**Задание к выполнению:** Воспроизведите дословно и целиком приведённый ниже текст об Устрялове и Сталине.

**Исходный текст:**
'''

Портрет И. В. Сталина. Фотограф М. С. Наппельбаум. 1930-е.
Устрялов в 1929 году считал, что Сталин не подходит на роль "русского Наполеона": "Он слишком "честен" для Бонапарта... и несколько старомоден". Поэтому, по Устрялову, он, вероятно, "погибнет русским Робеспьером; вернее всего, в один прекрасный день его забрыкают собственные ослы, жаждущие спокойных стойл"
Итак, вождь сменовеховцев Николай Устрялов стойко снёс неожиданный удар истории: что революция не пошла по "малому кругу", на который он так рассчитывал и который уверенно предрекал. И вырулила в 1929 году на гораздо более долговременный "большой круг", ударив по тем самым слоям, на которые он возлагал такие надежды: по новой буржуазии (нэпманам) и "крепким мужичкам". Но несмотря ни на что Устрялов продолжал гнуть свою линию и упрямо искать "российского Бонапарта". В конце 1929 года он сквозь зубы признавал, что классовая война в обществе, вопреки его предсказаниям, разгорелась вновь:
"Nous y sommes. [Мы здесь]. Начинается интереснейший этап нашей великой революции. Организационно революция убита. Политически она живёт — пусть камфорными впрыскиваниями, но живёт. Больше того: мы переживаем сейчас полосу позднего, искусственного экстремизма, едва ли не рецидив крестьянской гражданской войны. Страна — в лихорадке."

'''

**Раздел данных:**
'''

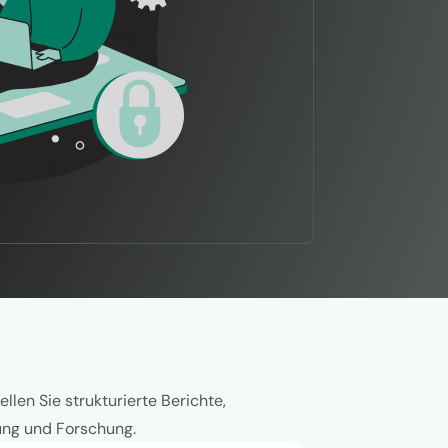
len Sie strukturierte Berichte,
tung und Forschung.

'''

**Выполненное упражнение:**
Портрет И. В. Сталина. Фотограф М. С. Наппельбаум. 1930-е.
Устрялов в 1929 году считал, что Сталин не подходит на роль "русского Наполеона": "Он слишком "честен" для Бонапарта... и несколько старомоден". Поэтому, по Устрялову, он, вероятно, "погибнет русским Робеспьером; вернее всего, в один прекрасный день его забрыкают собственные ослы, жаждущие спокойных стойл"
Итак, вождь сменовеховцев Николай Устрялов стойко снёс неожиданный удар истории: что революция не пошла по "малому кругу", на который он так рассчитывал и который уверенно предрекал. И вырулила в 1929 году на гораздо более долговременный "большой круг", ударив по тем самым слоям, на которые он возлагал такие надежды: по новой буржуазии (нэпманам) и "крепким мужичкам". Но несмотря ни на что Устрялов продолжал гнуть свою линию и упрямо искать "российского Бонапарта". В конце 1929 года он сквозь зубы признавал, что классовая война в обществе, вопреки его предсказаниям, разгорелась вновь:
"Nous y sommes. [Мы здесь]. Начинается интереснейший этап нашей великой революции. Организационно революция убита. Политически она живёт — пусть камфорными впрыскиваниями, но живёт. Больше того: мы переживаем сейчас полосу позднего, искусственного экстремизма, едва ли не рецидив крестьянской гражданской войны. Страна — в лихорадке."